**Exercise description:** Will you output the entries below exactly, skipping every image they contain?

(Plain-text engineering files)

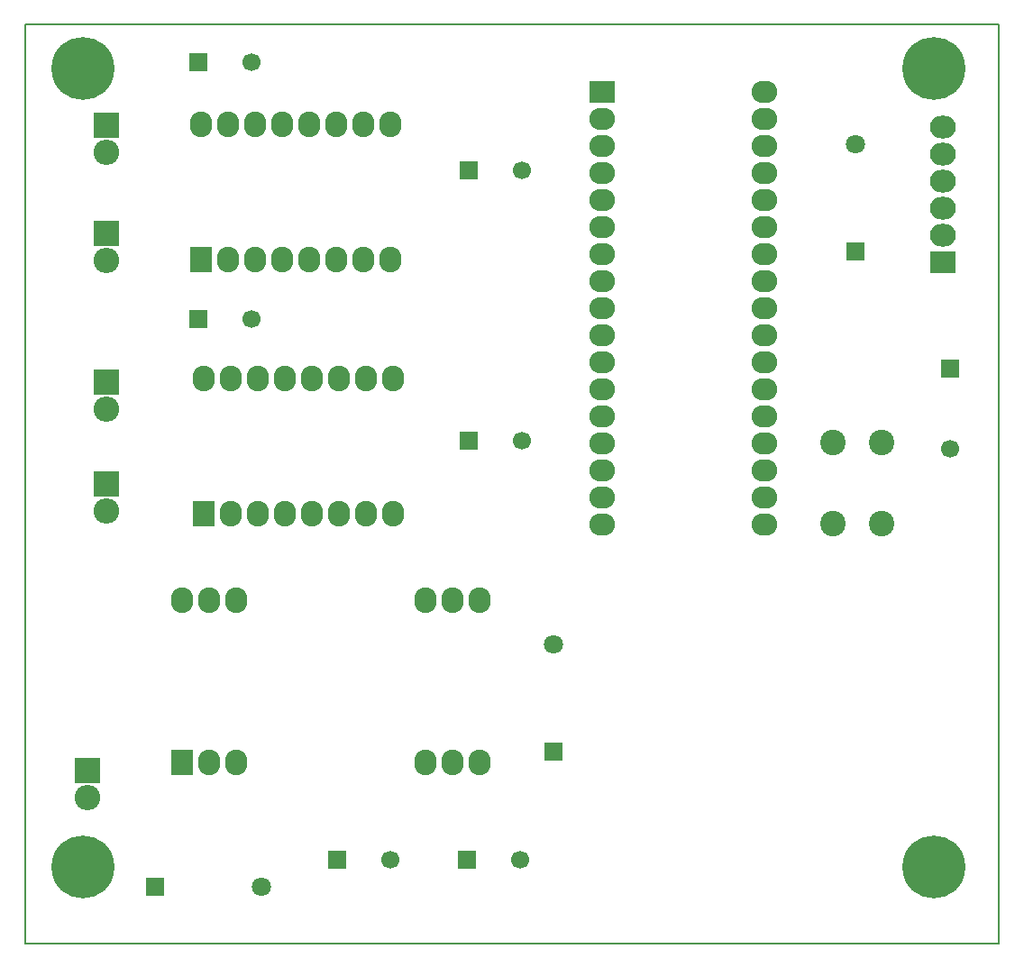
<source format=gts>
G04 #@! TF.FileFunction,Soldermask,Top*
%FSLAX46Y46*%
G04 Gerber Fmt 4.6, Leading zero omitted, Abs format (unit mm)*
G04 Created by KiCad (PCBNEW 4.0.6-e0-6349~53~ubuntu16.04.1) date Sun Mar 12 20:16:21 2017*
%MOMM*%
%LPD*%
G01*
G04 APERTURE LIST*
%ADD10C,0.100000*%
%ADD11C,0.150000*%
%ADD12R,1.800000X1.800000*%
%ADD13C,1.800000*%
%ADD14R,1.700000X1.700000*%
%ADD15C,1.700000*%
%ADD16O,2.398980X2.398980*%
%ADD17R,2.398980X2.398980*%
%ADD18C,2.398980*%
%ADD19R,2.100000X2.400000*%
%ADD20O,2.100000X2.400000*%
%ADD21R,2.400000X2.100000*%
%ADD22O,2.400000X2.100000*%
%ADD23R,2.432000X2.127200*%
%ADD24O,2.432000X2.127200*%
%ADD25C,5.900000*%
G04 APERTURE END LIST*
D10*
D11*
X146050000Y-53340000D02*
X54610000Y-53340000D01*
X146050000Y-139700000D02*
X146050000Y-53340000D01*
X54610000Y-139700000D02*
X146050000Y-139700000D01*
X54610000Y-53340000D02*
X54610000Y-139700000D01*
D12*
X66802000Y-134366000D03*
D13*
X76802000Y-134366000D03*
D14*
X96266000Y-67056000D03*
D15*
X101266000Y-67056000D03*
D14*
X96266000Y-92456000D03*
D15*
X101266000Y-92456000D03*
D14*
X70866000Y-56896000D03*
D15*
X75866000Y-56896000D03*
D14*
X70866000Y-81026000D03*
D15*
X75866000Y-81026000D03*
D12*
X104267000Y-121666000D03*
D13*
X104267000Y-111666000D03*
D14*
X83896200Y-131876800D03*
D15*
X88896200Y-131876800D03*
D14*
X96062800Y-131876800D03*
D15*
X101062800Y-131876800D03*
D14*
X141478000Y-85725000D03*
D15*
X141478000Y-93225000D03*
D12*
X132588000Y-74676000D03*
D13*
X132588000Y-64676000D03*
D16*
X60452000Y-125984000D03*
D17*
X60452000Y-123444000D03*
D16*
X62230000Y-65405000D03*
D17*
X62230000Y-62865000D03*
D16*
X62230000Y-75565000D03*
D17*
X62230000Y-73025000D03*
D16*
X62230000Y-89535000D03*
D17*
X62230000Y-86995000D03*
D16*
X62230000Y-99060000D03*
D17*
X62230000Y-96520000D03*
D18*
X130479800Y-100248720D03*
X130479800Y-92628720D03*
X135034020Y-92649040D03*
X135034020Y-100269040D03*
D19*
X71120000Y-75438000D03*
D20*
X73660000Y-75438000D03*
X76200000Y-75438000D03*
X78740000Y-75438000D03*
X81280000Y-75438000D03*
X83820000Y-75438000D03*
X86360000Y-75438000D03*
X88900000Y-75438000D03*
X88900000Y-62738000D03*
X86360000Y-62738000D03*
X83820000Y-62738000D03*
X81280000Y-62738000D03*
X78740000Y-62738000D03*
X76200000Y-62738000D03*
X73660000Y-62738000D03*
X71120000Y-62738000D03*
D19*
X71374000Y-99314000D03*
D20*
X73914000Y-99314000D03*
X76454000Y-99314000D03*
X78994000Y-99314000D03*
X81534000Y-99314000D03*
X84074000Y-99314000D03*
X86614000Y-99314000D03*
X89154000Y-99314000D03*
X89154000Y-86614000D03*
X86614000Y-86614000D03*
X84074000Y-86614000D03*
X81534000Y-86614000D03*
X78994000Y-86614000D03*
X76454000Y-86614000D03*
X73914000Y-86614000D03*
X71374000Y-86614000D03*
X74422000Y-122682000D03*
X71882000Y-122682000D03*
D19*
X69342000Y-122682000D03*
D20*
X69342000Y-107442000D03*
X71882000Y-107442000D03*
X74422000Y-107442000D03*
X92202000Y-107442000D03*
X94742000Y-107442000D03*
X97282000Y-107442000D03*
X92202000Y-122682000D03*
X94742000Y-122682000D03*
X97282000Y-122682000D03*
D21*
X108839000Y-59690000D03*
D22*
X108839000Y-62230000D03*
X108839000Y-64770000D03*
X108839000Y-67310000D03*
X108839000Y-69850000D03*
X108839000Y-72390000D03*
X108839000Y-74930000D03*
X108839000Y-77470000D03*
X108839000Y-80010000D03*
X108839000Y-82550000D03*
X108839000Y-85090000D03*
X108839000Y-87630000D03*
X108839000Y-90170000D03*
X108839000Y-92710000D03*
X108839000Y-95250000D03*
X108839000Y-97790000D03*
X108839000Y-100330000D03*
X124079000Y-100330000D03*
X124079000Y-97790000D03*
X124079000Y-95250000D03*
X124079000Y-92710000D03*
X124079000Y-90170000D03*
X124079000Y-87630000D03*
X124079000Y-85090000D03*
X124079000Y-82550000D03*
X124079000Y-80010000D03*
X124079000Y-77470000D03*
X124079000Y-74930000D03*
X124079000Y-72390000D03*
X124079000Y-69850000D03*
X124079000Y-67310000D03*
X124079000Y-64770000D03*
X124079000Y-62230000D03*
X124079000Y-59690000D03*
D23*
X140843000Y-75692000D03*
D24*
X140843000Y-73152000D03*
X140843000Y-70612000D03*
X140843000Y-68072000D03*
X140843000Y-65532000D03*
X140843000Y-62992000D03*
D25*
X60000000Y-57500000D03*
X140000000Y-57500000D03*
X60000000Y-132500000D03*
X140000000Y-132500000D03*
M02*

</source>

**Answer to the exercise:**
<source format=gts>
G04 #@! TF.FileFunction,Soldermask,Top*
%FSLAX46Y46*%
G04 Gerber Fmt 4.6, Leading zero omitted, Abs format (unit mm)*
G04 Created by KiCad (PCBNEW 4.0.6-e0-6349~53~ubuntu16.04.1) date Sun Mar 12 20:16:21 2017*
%MOMM*%
%LPD*%
G01*
G04 APERTURE LIST*
%ADD10C,0.100000*%
%ADD11C,0.150000*%
%ADD12R,1.800000X1.800000*%
%ADD13C,1.800000*%
%ADD14R,1.700000X1.700000*%
%ADD15C,1.700000*%
%ADD16O,2.398980X2.398980*%
%ADD17R,2.398980X2.398980*%
%ADD18C,2.398980*%
%ADD19R,2.100000X2.400000*%
%ADD20O,2.100000X2.400000*%
%ADD21R,2.400000X2.100000*%
%ADD22O,2.400000X2.100000*%
%ADD23R,2.432000X2.127200*%
%ADD24O,2.432000X2.127200*%
%ADD25C,5.900000*%
G04 APERTURE END LIST*
D10*
D11*
X146050000Y-53340000D02*
X54610000Y-53340000D01*
X146050000Y-139700000D02*
X146050000Y-53340000D01*
X54610000Y-139700000D02*
X146050000Y-139700000D01*
X54610000Y-53340000D02*
X54610000Y-139700000D01*
D12*
X66802000Y-134366000D03*
D13*
X76802000Y-134366000D03*
D14*
X96266000Y-67056000D03*
D15*
X101266000Y-67056000D03*
D14*
X96266000Y-92456000D03*
D15*
X101266000Y-92456000D03*
D14*
X70866000Y-56896000D03*
D15*
X75866000Y-56896000D03*
D14*
X70866000Y-81026000D03*
D15*
X75866000Y-81026000D03*
D12*
X104267000Y-121666000D03*
D13*
X104267000Y-111666000D03*
D14*
X83896200Y-131876800D03*
D15*
X88896200Y-131876800D03*
D14*
X96062800Y-131876800D03*
D15*
X101062800Y-131876800D03*
D14*
X141478000Y-85725000D03*
D15*
X141478000Y-93225000D03*
D12*
X132588000Y-74676000D03*
D13*
X132588000Y-64676000D03*
D16*
X60452000Y-125984000D03*
D17*
X60452000Y-123444000D03*
D16*
X62230000Y-65405000D03*
D17*
X62230000Y-62865000D03*
D16*
X62230000Y-75565000D03*
D17*
X62230000Y-73025000D03*
D16*
X62230000Y-89535000D03*
D17*
X62230000Y-86995000D03*
D16*
X62230000Y-99060000D03*
D17*
X62230000Y-96520000D03*
D18*
X130479800Y-100248720D03*
X130479800Y-92628720D03*
X135034020Y-92649040D03*
X135034020Y-100269040D03*
D19*
X71120000Y-75438000D03*
D20*
X73660000Y-75438000D03*
X76200000Y-75438000D03*
X78740000Y-75438000D03*
X81280000Y-75438000D03*
X83820000Y-75438000D03*
X86360000Y-75438000D03*
X88900000Y-75438000D03*
X88900000Y-62738000D03*
X86360000Y-62738000D03*
X83820000Y-62738000D03*
X81280000Y-62738000D03*
X78740000Y-62738000D03*
X76200000Y-62738000D03*
X73660000Y-62738000D03*
X71120000Y-62738000D03*
D19*
X71374000Y-99314000D03*
D20*
X73914000Y-99314000D03*
X76454000Y-99314000D03*
X78994000Y-99314000D03*
X81534000Y-99314000D03*
X84074000Y-99314000D03*
X86614000Y-99314000D03*
X89154000Y-99314000D03*
X89154000Y-86614000D03*
X86614000Y-86614000D03*
X84074000Y-86614000D03*
X81534000Y-86614000D03*
X78994000Y-86614000D03*
X76454000Y-86614000D03*
X73914000Y-86614000D03*
X71374000Y-86614000D03*
X74422000Y-122682000D03*
X71882000Y-122682000D03*
D19*
X69342000Y-122682000D03*
D20*
X69342000Y-107442000D03*
X71882000Y-107442000D03*
X74422000Y-107442000D03*
X92202000Y-107442000D03*
X94742000Y-107442000D03*
X97282000Y-107442000D03*
X92202000Y-122682000D03*
X94742000Y-122682000D03*
X97282000Y-122682000D03*
D21*
X108839000Y-59690000D03*
D22*
X108839000Y-62230000D03*
X108839000Y-64770000D03*
X108839000Y-67310000D03*
X108839000Y-69850000D03*
X108839000Y-72390000D03*
X108839000Y-74930000D03*
X108839000Y-77470000D03*
X108839000Y-80010000D03*
X108839000Y-82550000D03*
X108839000Y-85090000D03*
X108839000Y-87630000D03*
X108839000Y-90170000D03*
X108839000Y-92710000D03*
X108839000Y-95250000D03*
X108839000Y-97790000D03*
X108839000Y-100330000D03*
X124079000Y-100330000D03*
X124079000Y-97790000D03*
X124079000Y-95250000D03*
X124079000Y-92710000D03*
X124079000Y-90170000D03*
X124079000Y-87630000D03*
X124079000Y-85090000D03*
X124079000Y-82550000D03*
X124079000Y-80010000D03*
X124079000Y-77470000D03*
X124079000Y-74930000D03*
X124079000Y-72390000D03*
X124079000Y-69850000D03*
X124079000Y-67310000D03*
X124079000Y-64770000D03*
X124079000Y-62230000D03*
X124079000Y-59690000D03*
D23*
X140843000Y-75692000D03*
D24*
X140843000Y-73152000D03*
X140843000Y-70612000D03*
X140843000Y-68072000D03*
X140843000Y-65532000D03*
X140843000Y-62992000D03*
D25*
X60000000Y-57500000D03*
X140000000Y-57500000D03*
X60000000Y-132500000D03*
X140000000Y-132500000D03*
M02*

</source>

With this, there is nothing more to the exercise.